The Book Club

Humane Mortals

Dear Judith,

I had been planning to talk about plot and a specific problem that Rush has with women (i.e., that they have men’s voices), but you have brought us so quickly to an irreconcilable difference in taste that I must address it.

We disagree about Karen (of Mating) and Ray (of Mortals) diametrically.

Ray has the soul of a poet. Driving across the Kalahari on his mission, Ray is reminded of something he’d forgotten: that he had passed through a very brief suicidal period in his youth. “The Kalahari was bringing it back because the Kalahari was saying something to him. It was saying to die, actually.” This is wit. What Karen has is something else, something striven for, strained, self-interested—a repertoire of pedantic tics she mistakes for wit.

Karen has the soul of a lawyer. She never plays with her intelligence, always deploys it to beat others, to allow herself to feel superior to them. Where Ray uses literature as a consolation (and, granted, a cocoon), Karen uses it as a credential. (From Mating: “As we were eating, my face got hot when I realized that I had come within an ace of saying Yes, Silone, the fascist or profascist. I had been thinking of Céline.”)

The moments when she and Denoon play their games of literary one-upmanship are the hardest of the novel for me. At such times, Mating seems to have no characters in it—only ideologies and IQs. This is the first novel’s greatest limitation; it stunts character growth, making Mating a much smaller book than Mortals. But this very limitation may redound to the earlier book’s literary prestige because it creates an overlap with the class interests of people who review books. I am not saying that those who praise Mating were wrong to—I myself liked it. But for readers who don’t quite realize they are reading a novel (always a majority of readers, in any social class), Mating makes a low appeal to a kind of patriotism of the nation of academia. Most readers are “rooting for” Karen’s opinions.

The uxoriousness you mentioned in Ray can frustrate the reader, I’ll grant (on which more tomorrow), because it is a source of blindness and blown opportunities for knowing. But it does not leave him more blinkered than Karen’s hardness, snideness, and snobbery do. (Regarding her reappearance in Mortals: Nothing in the book delighted me more than to learn that she was born Karen Ann to a mother named Dooley, but that her mother gave her a new surname—Hoyt—because it reminded her of “hoity-toity.”) There are a couple of passages in Mating in which this snobbery blossoms into a self-satisfaction that is positively eerie: “Honeymoon is the word that inevitably comes to mind, but it certainly doesn’t apply: we were both working all day every day, normally, and also without saying it we both knew we were superior to the term.” Later, Karen excuses her reading of other people’s personal papers because she’s an anthropologist: “Anyone who could see into my heart would exculpate me and realize I was doing it pursuant to my consuming interest in the mystery of the world.”

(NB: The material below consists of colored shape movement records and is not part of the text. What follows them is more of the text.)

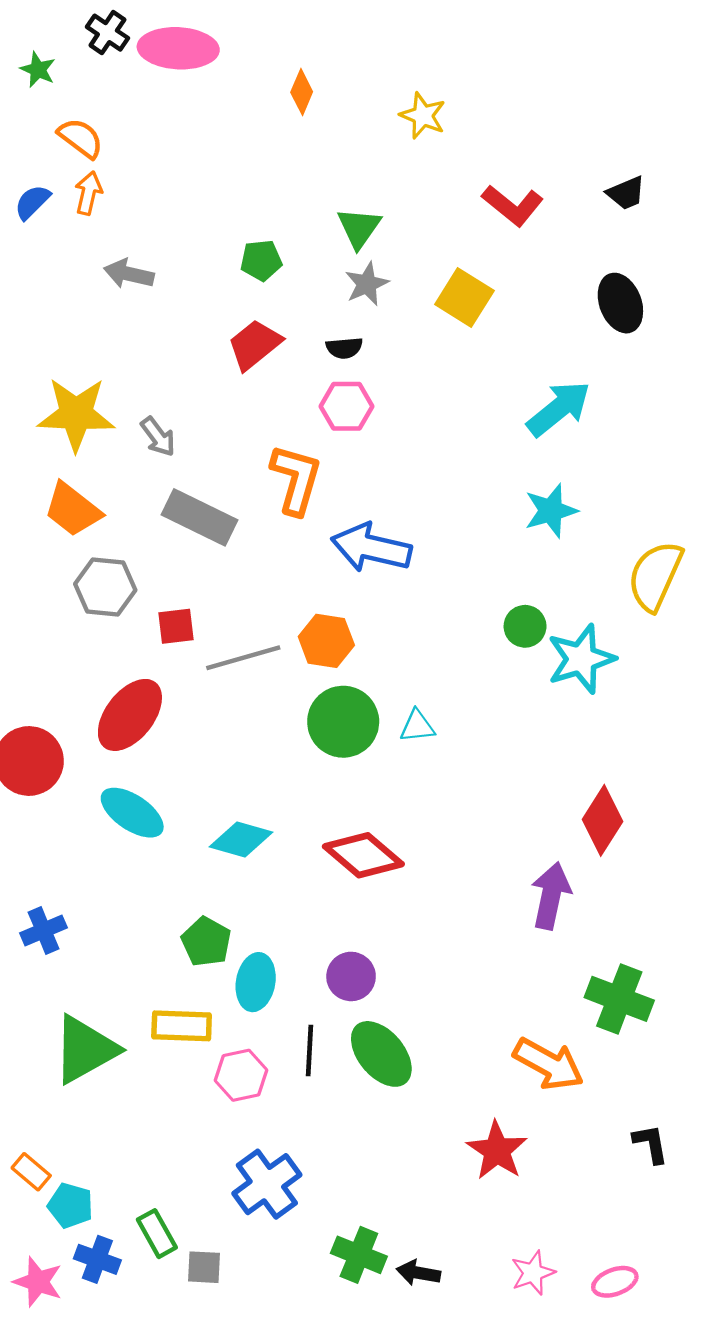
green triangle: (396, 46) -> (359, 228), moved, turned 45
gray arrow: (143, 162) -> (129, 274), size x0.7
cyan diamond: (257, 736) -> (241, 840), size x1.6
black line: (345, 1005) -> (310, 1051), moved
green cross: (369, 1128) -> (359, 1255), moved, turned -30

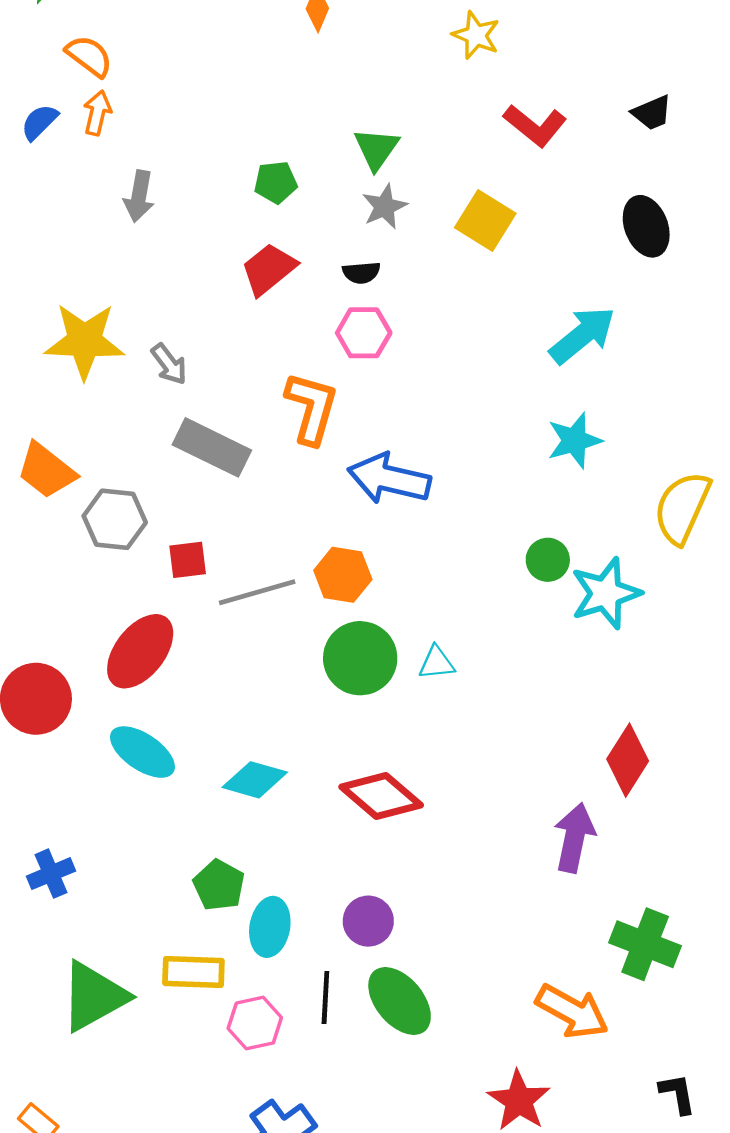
yellow star: (423, 116) -> (476, 35), moved
gray arrow: (129, 274) -> (139, 196), turned -93
orange trapezoid: (73, 510) -> (46, 471), moved

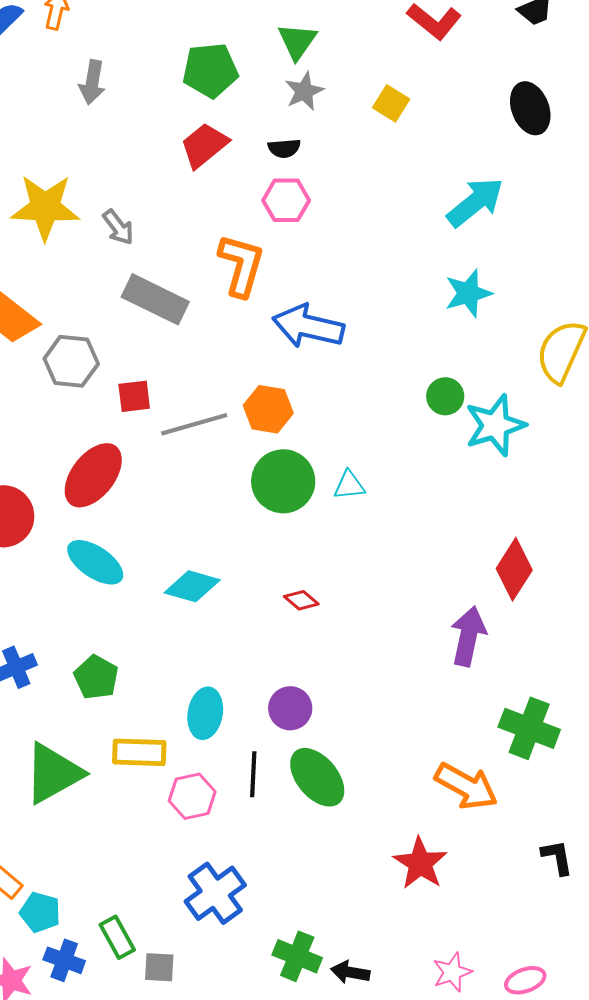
green pentagon: (276, 182) -> (210, 70), size x1.5
yellow square: (485, 220) -> (391, 103), size x0.7
red diamond: (381, 796) -> (301, 600), size x0.5
green pentagon: (219, 885) -> (96, 677), moved

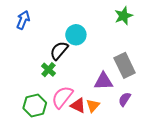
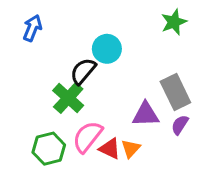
green cross: (48, 70) -> (68, 98), size x1.5
purple semicircle: (125, 99) -> (180, 125), moved

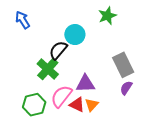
green star: (174, 22) -> (107, 16), moved
blue arrow: (32, 28) -> (23, 20), turned -54
purple triangle: (146, 114) -> (85, 84), moved

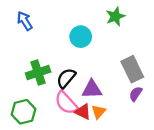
black semicircle: (58, 50) -> (66, 78), moved
green cross: (48, 69) -> (38, 73), moved, turned 30
pink semicircle: (61, 96) -> (66, 103), turned -80
green hexagon: (34, 105) -> (23, 112), moved

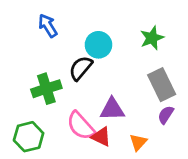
green star: (115, 16) -> (152, 38), moved
blue arrow: (25, 21) -> (48, 26), moved
black semicircle: (66, 78) -> (81, 68), moved
orange triangle: (99, 112) -> (138, 142), moved

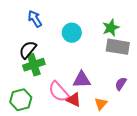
black semicircle: (81, 68) -> (28, 50), moved
gray rectangle: (162, 85) -> (118, 47), moved, turned -55

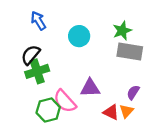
green hexagon: (21, 100) -> (48, 110), moved
red triangle: (74, 100) -> (111, 112), moved
orange triangle: (101, 104) -> (127, 111), moved

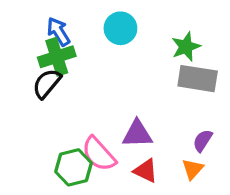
cyan circle: (79, 36) -> (120, 28), moved
green cross: (37, 71) -> (57, 57), moved
red triangle: (111, 112) -> (146, 171), moved

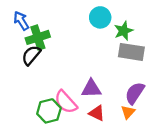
cyan circle: (120, 28) -> (100, 17), moved
blue arrow: (58, 32) -> (21, 21), moved
purple semicircle: (203, 141) -> (135, 93), size x1.5

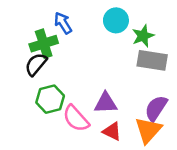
blue arrow: (21, 21) -> (63, 23), moved
green hexagon: (49, 111) -> (50, 99), moved
orange triangle: (128, 112) -> (148, 130), size x1.6

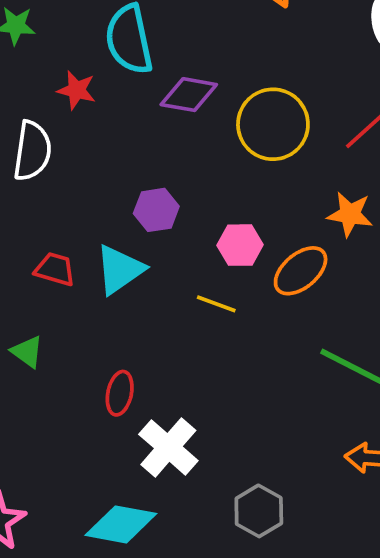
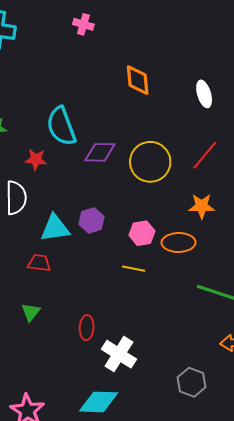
cyan triangle: (120, 269) -> (55, 228), moved, turned 36
orange ellipse: (301, 271) -> (179, 243), turned 48
green triangle: (27, 352) -> (31, 312), turned 42
gray hexagon: (259, 511) -> (192, 382), moved

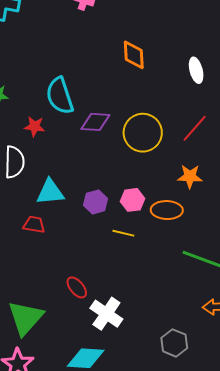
purple hexagon: (92, 220) -> (96, 202), moved
green triangle: (31, 312) -> (26, 318), moved, size x2.0
red ellipse: (87, 328) -> (77, 287), turned -45

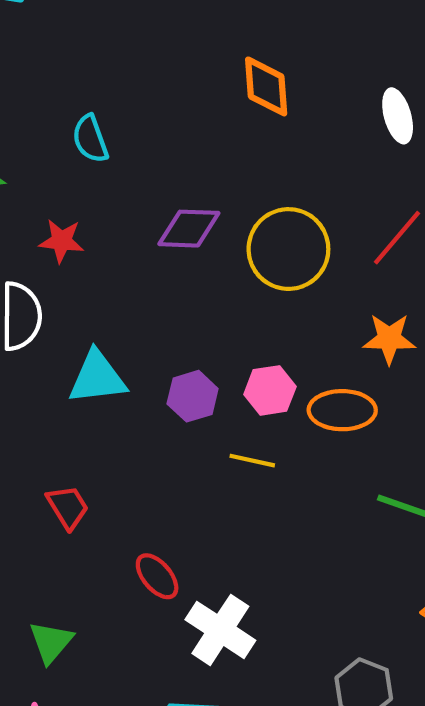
cyan semicircle: (60, 96) -> (90, 139), moved, size x0.6
red trapezoid: (34, 225) -> (68, 507), moved, turned 50
green triangle: (26, 318) -> (51, 642), size x0.6

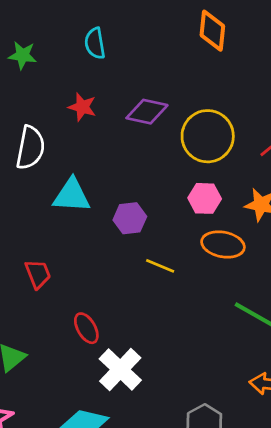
red star: (61, 241) -> (82, 107), moved
pink hexagon: (270, 390) -> (205, 198), moved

Karen’s interest is a purely intellectual one. Ray is entwined with other human beings, whereas Karen relates to others primarily through her academic and political prejudices. That Ray can say, “I was wrong” makes him the more human of the pair. His sudden revelation, under torture, that the favoritism his mother had always shown toward Rex was due to her diagnosis of Rex’s vulnerability to suicide—combined with his sudden certitude that his brother is dead­—is one of the most searing, moving things I’ve read in recent years. I cannot imagine Karen reversing any similar opinion about anyone. Ray is, like Kerekang in the earlier part of the book, essentially a tolerant person; his receptivity is the mark of a literary imagination. Listening to a secretly gathered tape of one of Morel’s camp meetings “brought home to him how little interest he had in changing anyone’s mind on any subject, any important subject.” Karen is an extremist, an ideologue, and (in her own description) a fanatic. She has, like Morel in Mortals, a very anti-literary obsession with not lying: “the first thing to be proved is that nobody is lying, nobody lying, nobody wanting to lie, nobody lying—my utopia and good luck to me.”

This is not, need I add, an argument that Ray is a better-drawn character than Karen. But he is a human being, capable of growth and transformation (which makes him a more interesting person to traverse a novel with), and she is (I hate to say it) monstrous. The extent of our differences on this matter fascinates me and leaves me thinking that Rush is an even better novelist than I took him for before your last posting.